Trecho do texto.
· · ·

Alterado em 23/04/2023 às 11:44

Bolsonaro encalacrado por acusações levianas ao processo eleitoral Foto: reprodução de vídeo

Confesso que, depois de mais de 50 anos de jornalismo, esta ânsia dos cliques no noticiário online está me cansando. Não se pode voltar na roda da história. Mas a correria do jornalismo online e a proliferação das redes sociais, além de facilitar a venda de “gato por lebre” (manchetes marotas para atrair cliques) para estimular a leitura de textos que não correspondem aos fatos, escancararam as portas das “fake news”. Nada mais cômodo para um governo, ou um personagem que estava acuado, em desvantagem no noticiário do que lançar um fato novo (real ou “fake”) para desviar a atenção. E escapar para respirar. Seria como o recurso do “clinch” pelo lutador que, para fugir do nocaute iminente, se agarra ao adversário para tentar ser salvo pelo gongo, quando teria um minuto de descanso para se recuperar do castigo.

· · ·

Ordem de serviço 1.
Responda com base no trecho sobre jornalismo online:
(a) Há quantos anos de jornalismo quem escreve diz ter?
(b) Segundo o texto, o que são "gato por lebre"?
(c) A que recurso do lutador o texto compara o lançamento de um fato novo?
Ordem de serviço 2. Dê continuidade ao trecho sobre jornalismo online e fake news a partir da última frase apresentada.
As linhas que vêm depois do texto não são necessárias.

Os dados.

· · ·

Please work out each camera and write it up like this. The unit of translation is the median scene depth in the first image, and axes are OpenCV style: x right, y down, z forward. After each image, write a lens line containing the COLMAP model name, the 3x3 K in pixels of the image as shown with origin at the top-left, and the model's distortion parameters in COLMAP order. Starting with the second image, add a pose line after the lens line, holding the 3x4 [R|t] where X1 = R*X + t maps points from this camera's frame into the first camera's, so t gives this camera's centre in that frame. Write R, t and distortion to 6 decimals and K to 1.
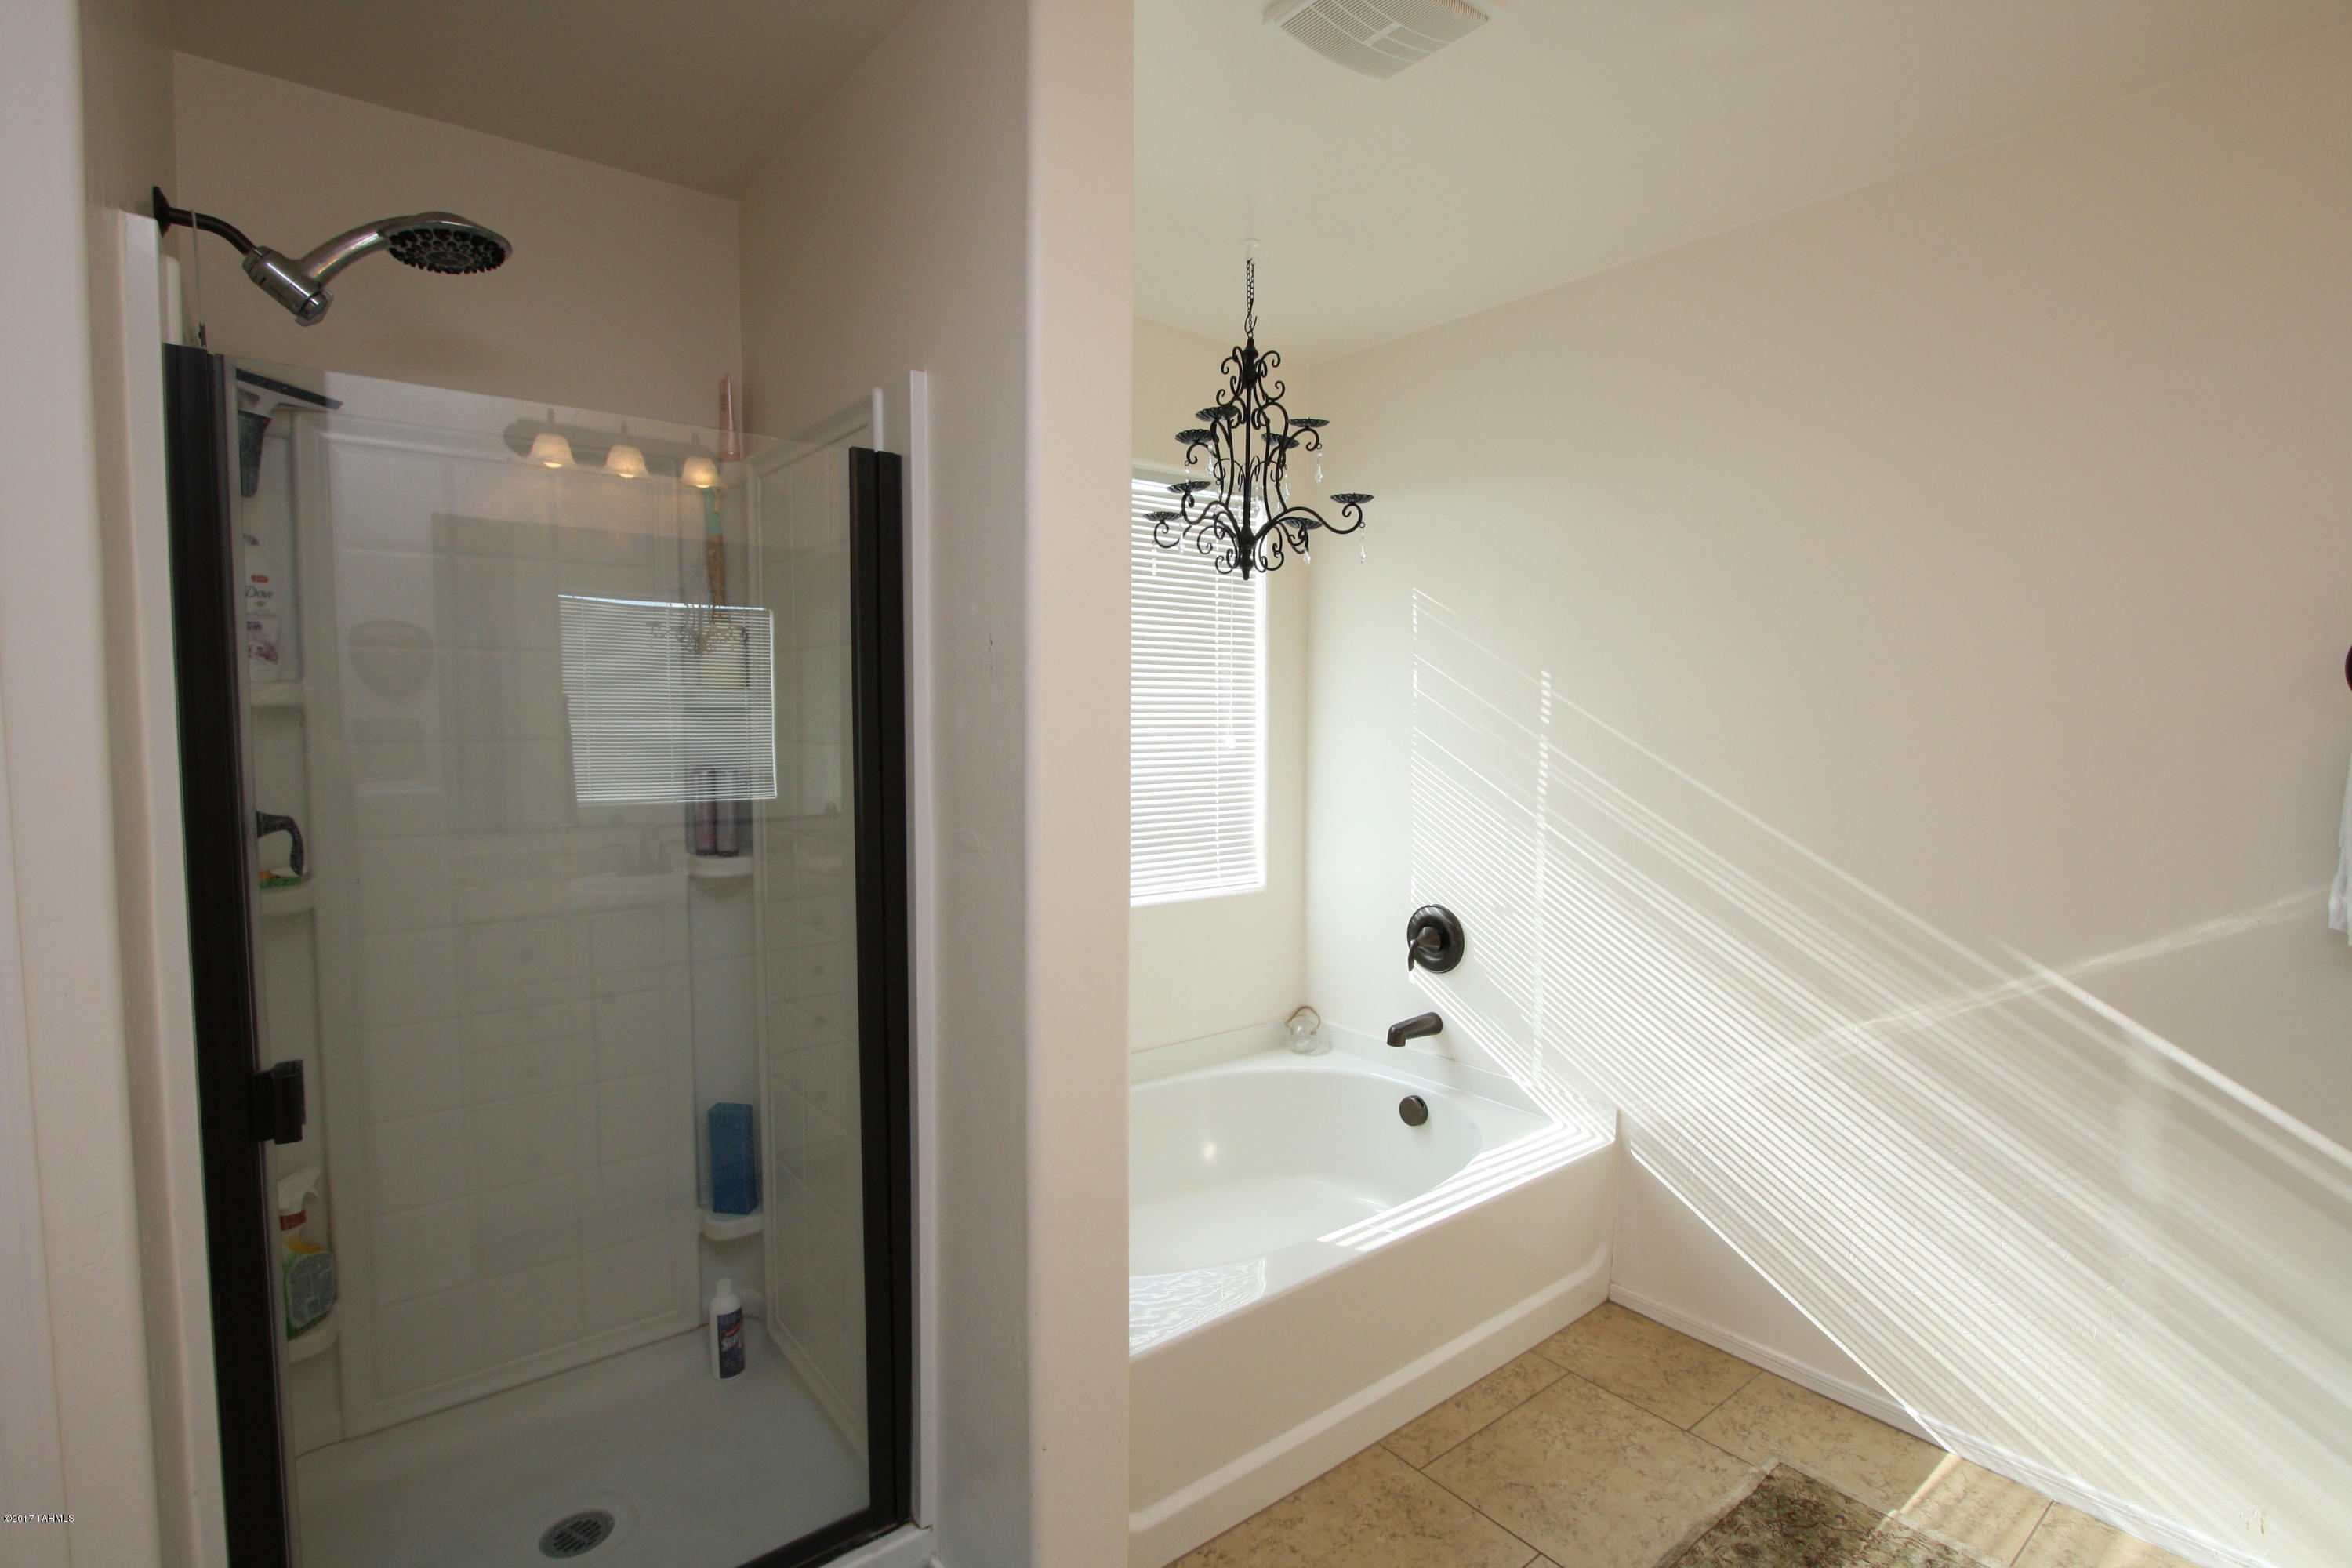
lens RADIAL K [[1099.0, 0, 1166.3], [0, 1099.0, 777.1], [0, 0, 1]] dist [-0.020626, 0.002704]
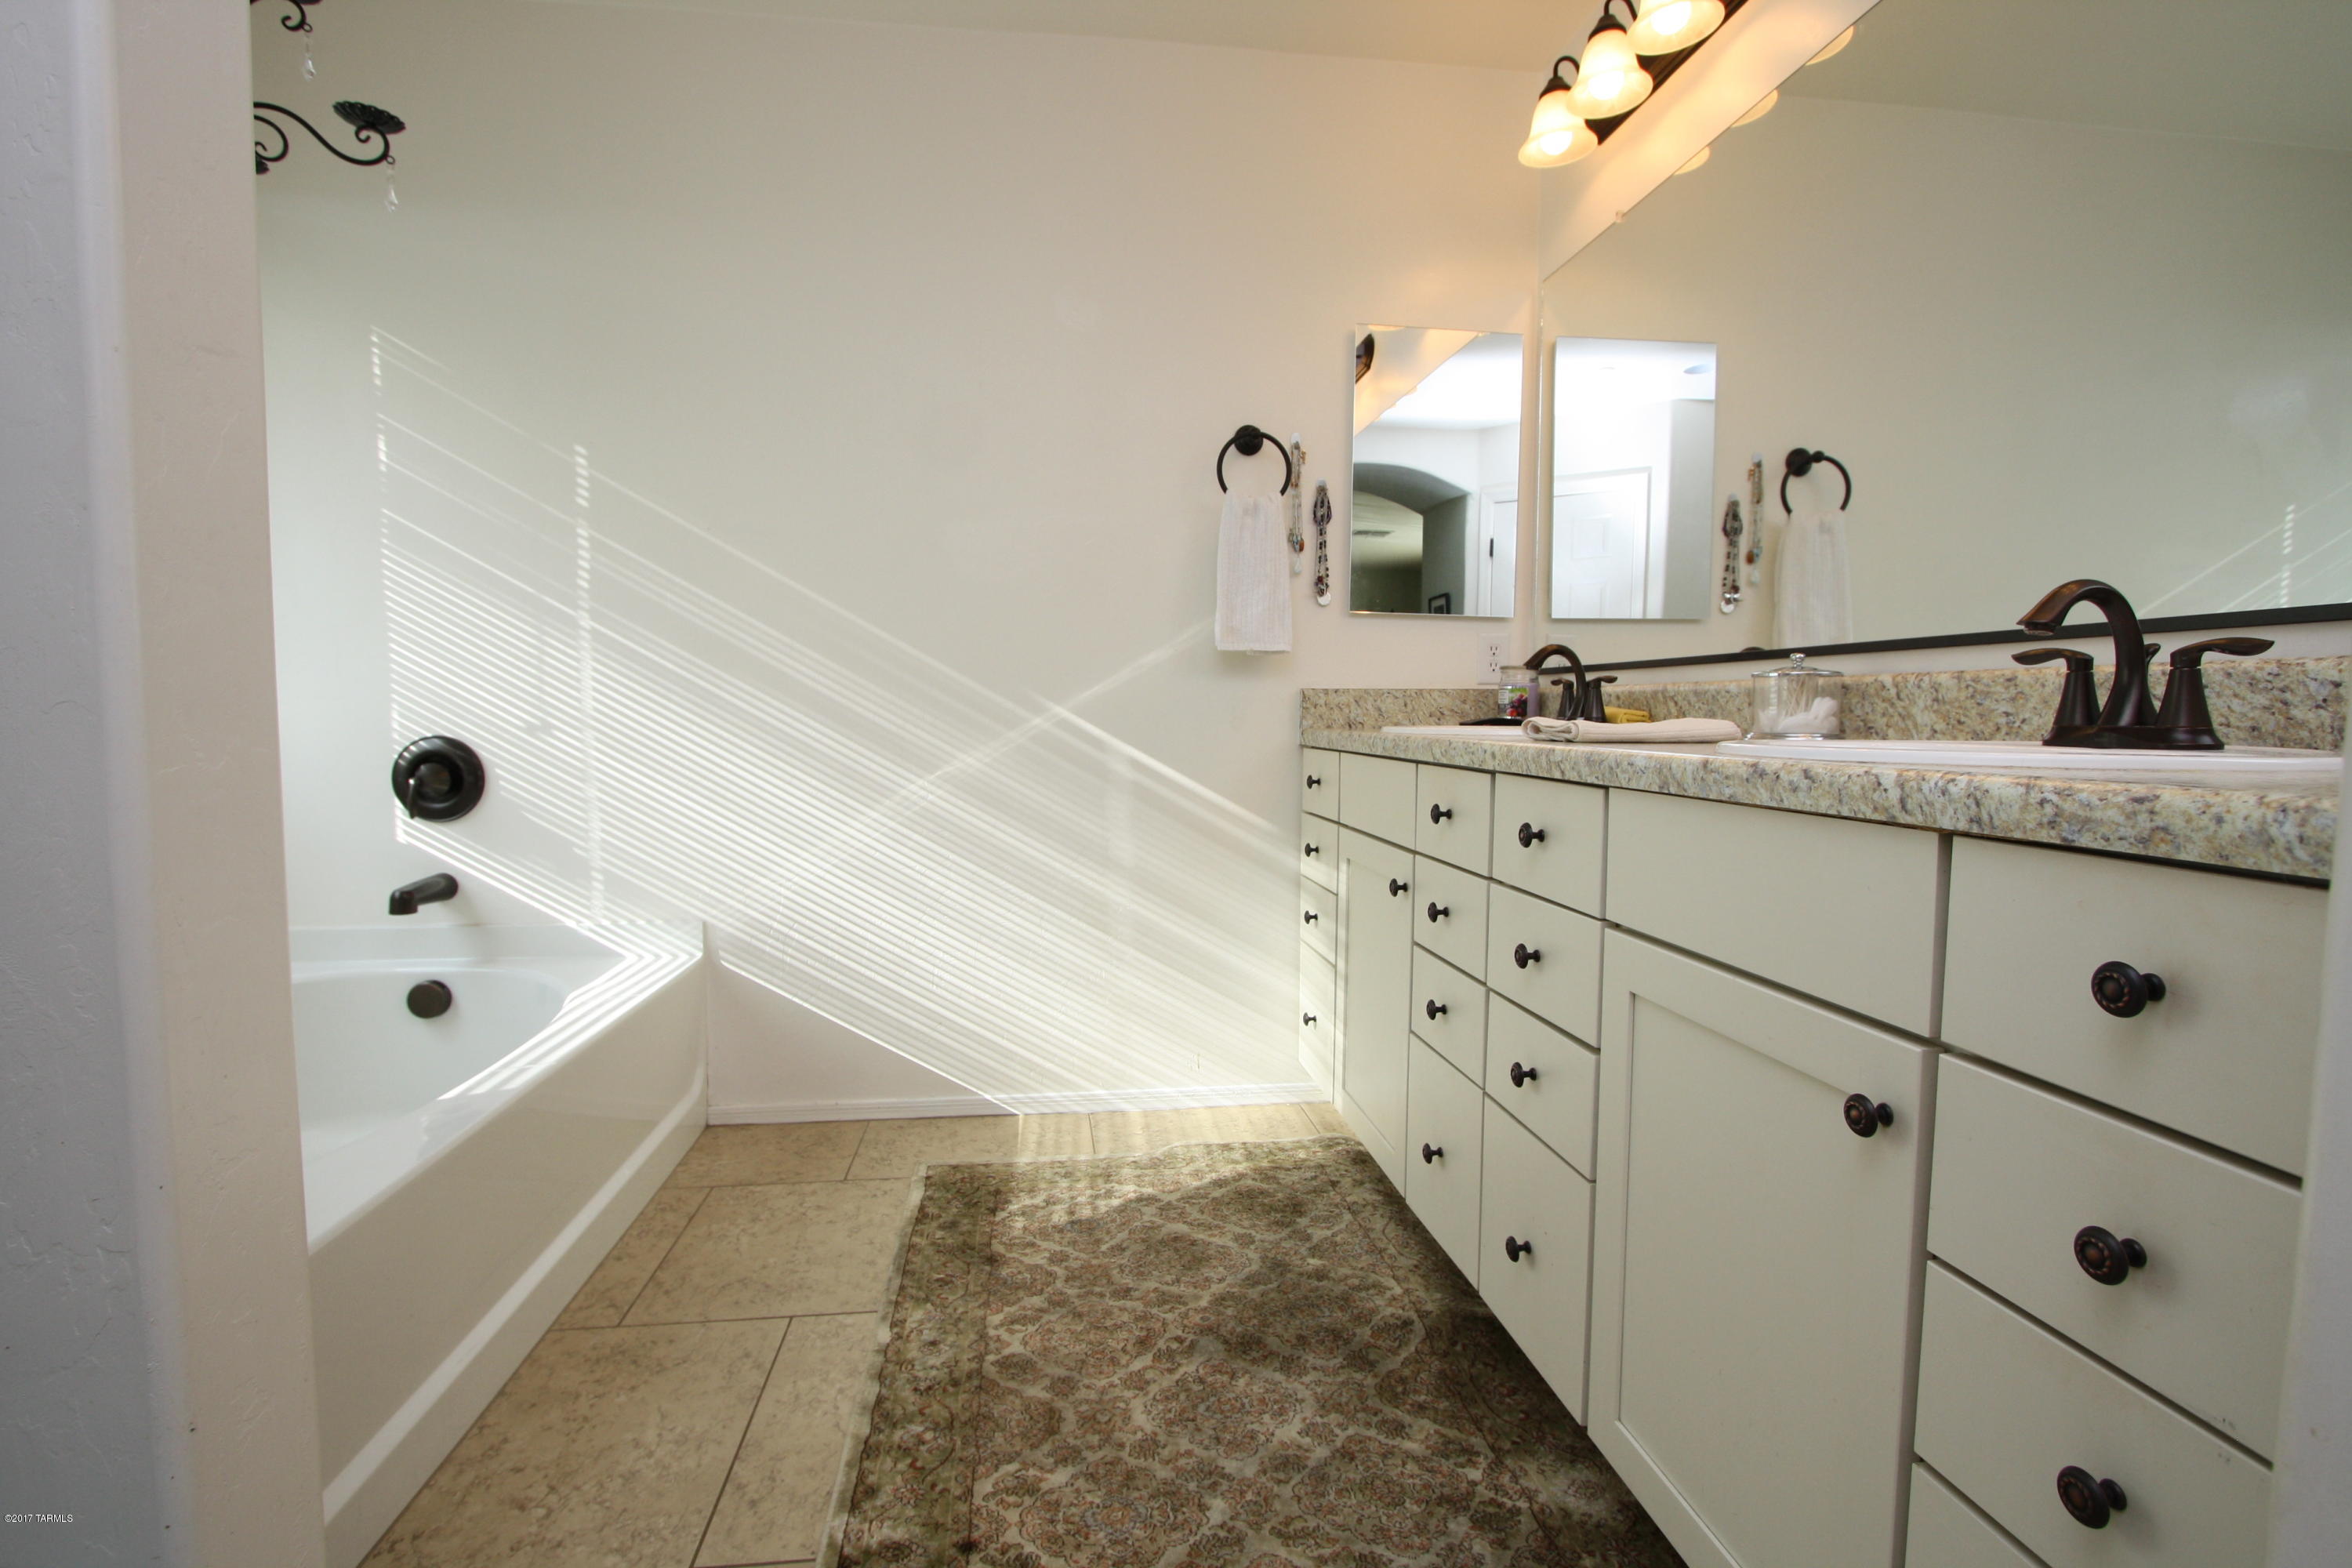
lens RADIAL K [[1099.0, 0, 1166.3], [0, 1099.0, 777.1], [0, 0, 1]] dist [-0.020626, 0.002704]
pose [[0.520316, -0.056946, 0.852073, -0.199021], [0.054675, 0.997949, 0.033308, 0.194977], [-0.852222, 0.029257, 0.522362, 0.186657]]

· · ·

Resposta esperada 1.
(a) Mais de 50 anos.
(b) Manchetes marotas para atrair cliques.
(c) Ao "clinch", em que o lutador se agarra ao adversário para fugir do nocaute.

Resposta esperada 2.
No tempo em que os jornais dominavam o noticiário, com uma edição diária, os editores de cada seção (Política, Economia, Internacional, Cidade, Esporte, Caderno B/Cultura) tinham de fazer uma seleção prévia do melhor em cada página que editavam e ainda participavam, com o editor chefe e o chefe de redação da seleção do material que ia ilustrar a 1ª página do jornal diário. Na Economia, durante uma entrevista coletiva, enquanto um ministro da Fazenda ou presidente/diretor do Banco Central dava entrevista, os repórteres de rádio e TV, que raramente eram setoristas de Economia, acompanhavam com atenção os temais tratados pelos especialistas para depois extrair uma “sonora”, em um pergunta-e-resposta com a autoridade para ir ao ar. No fim do século passado, o avanço da internet e a expansão do noticiário online mudaram o jornalismo.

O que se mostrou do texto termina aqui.